Published Thu, 29 Sep 2022
A Company registered under Section 8 of the Companies Act, 2013 (popularly known as ‘Section 8 Companies’) are the companies that meet the following criteria:
- Has in its objects the promotion of commerce, art, science, sports, education, research, social welfare, religion, charity, protection of environment or any such other object;
- Intends to apply its profits, if any, or other income in promoting its objects and
- Intends to prohibit the payment of any dividend to its members
As the purpose of these companies is purely in the nature of social welfare, various privileges/ exemptions have been provided by the Central Government under the Companies Act, 2013 to these Companies vide notification dated June 5, 2015, which are as follows:
- Exemption from Section 2 (24) which provides for the definition of Company Secretary or secretary:
A section 8 company can appoint a person as a company secretary who does not fall in the definition of company secretary as defined in Section 2(1)(c) of the Company Secretaries Act, 1980
- Exemption under Section 96(2) related to calling of Annual General Meeting (AGM)

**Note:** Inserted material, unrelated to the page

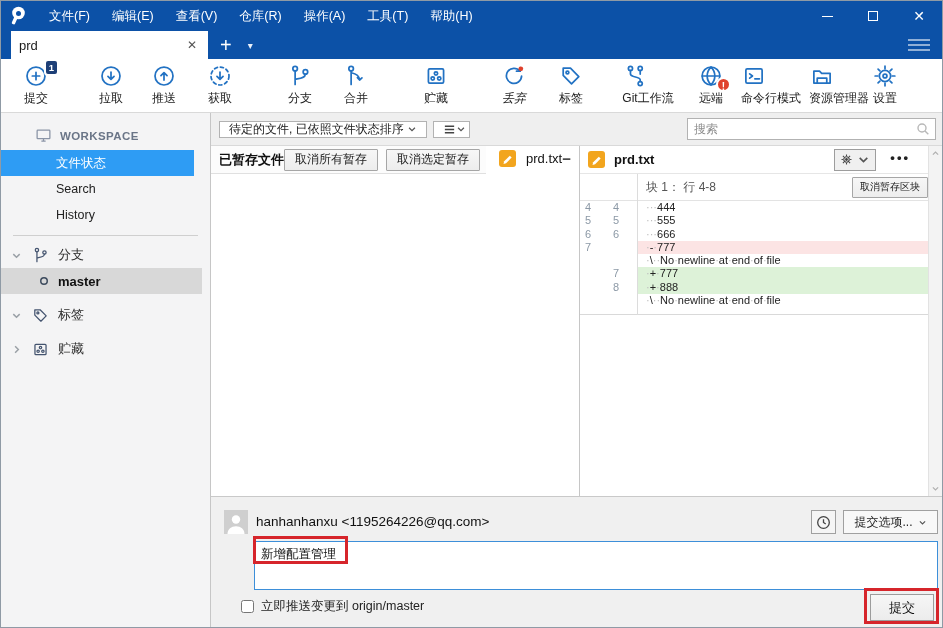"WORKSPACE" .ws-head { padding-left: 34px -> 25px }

The time, date and place of each AGM can be decided before hand by the Board of directors having regard to the directions, if any, given in this regard by the company in its general meeting. It implies that a Section 8 company can fix the date of next AGM in the meeting of shareholders and based on the instructions of the shareholders, the board can call for the AGM. In case of companies other than Section 8 companies, the board of directors alone have power to fix the time, date and place of each AGM.
- Exemption under Section 101(1) related to sending of notice of General Meeting
Normally, a general meeting of a company may be called by giving not less than clear 21 days’ notice. However, in case of Section 8 companies, a general meeting may be called by giving not less than clear 14 days’ notice.
- Exemption from Section 118 which deals with minutes of proceedings of General Meeting, Meeting of Board of Directors and other meeting and resolutions passed by Postal Ballot
This section in its entirety shall not apply on a Section 8 company except that minutes may be recorded within 30 days of the conclusion of every meeting in case of companies where the articles of association provide for confirmation of minutes by circulation.
- Exemption under Section 136 (1) related to the circulation of Financial Statement
This section provides for circulation of copies of financial statements (and other related documents) to every member of the company, every trustee for the debenture-holder of any debentures issued by the company and all persons other than such member or trustee not less than 21 days before the date of the annual general meeting but Section 8 companies may send the financial statements not less than 14 days before the meeting.
- Exemption under Section 149
By virtue of the said exemption, the following provisions are not applicable on a section 8 company:
- Minimum and Maximum number of directors that can be appointed in the company;
- Appointment of Independent Director
- Exemption from Section 150
Section 150 deals with the manner of selection of Independent Directors and Maintenance of Databank of Independent Directors. As section 8 companies are not required to appoint independent directors, provisions related to the selection of independent directors and maintenance of the databank of independent directors are also not applicable to such companies.
- Exemption from Section 160 related to the right of persons other than retiring directors to stand for directorship
The provisions of Section 160 are not applicable on section 8 companies whose articles provide for the election of directors by ballot.
- Exemption under Section 165 (1)
The restrictions under section 165(1) with respect to the limit on the number of directorships shall not apply to section 8 companies.
- Exemption from Section 173(1) related to a number of meetings of the Board
This section mandates companies to hold a minimum of four board meetings every year with a gap of not more than 120 days between 2 consecutive board meetings but section 8 companies are allowed to hold only 1 meeting within every sixth calendar month.
- Exemption under Section 174(1) related to a quorum for Board Meeting
This section states that the quorum for a board meeting shall be one-third of the total strength or two directors, whichever is higher. In the case of section 8 companies, the quorum for board meetings shall be 8 members or twenty-five percent of its total strength, whichever is less.
- Exemption under Section 177(2) related to the constitution of the Audit Committee
Companies are required to constitute their Audit Committee with the majority of independent directors. Whereas Section 8 companies can constitute Audit Committee without independent directors.
- Exemption from Section 178 related to the constitution of Nomination and Remuneration Committee and Stakeholders Relationship Committee
Section 8 companies have been exempted from the requirement of the constitution of the Nomination and Remuneration Committee and Stakeholders Relationship Committee.
- Exemption under Section 179(3) related to exercise of powers by the Board at the Board Meeting
A Section 8 company may transact the following matters by circulation instead of transacting these matters at the board meeting:-
- To Borrow Money;
- To invest the funds of the Company;
- To grant loans or give guarantee or provide security in respect of loans
- Exemption under Section 184(2) and Section 189 related to disclosure of interest by the Directors
Directors of Sections 8 companies are not required to disclose their interest in a contract or arrangement entered into by the company with the related parties of directors if the value of such contract or arrangement does not exceed Rs. 100,000.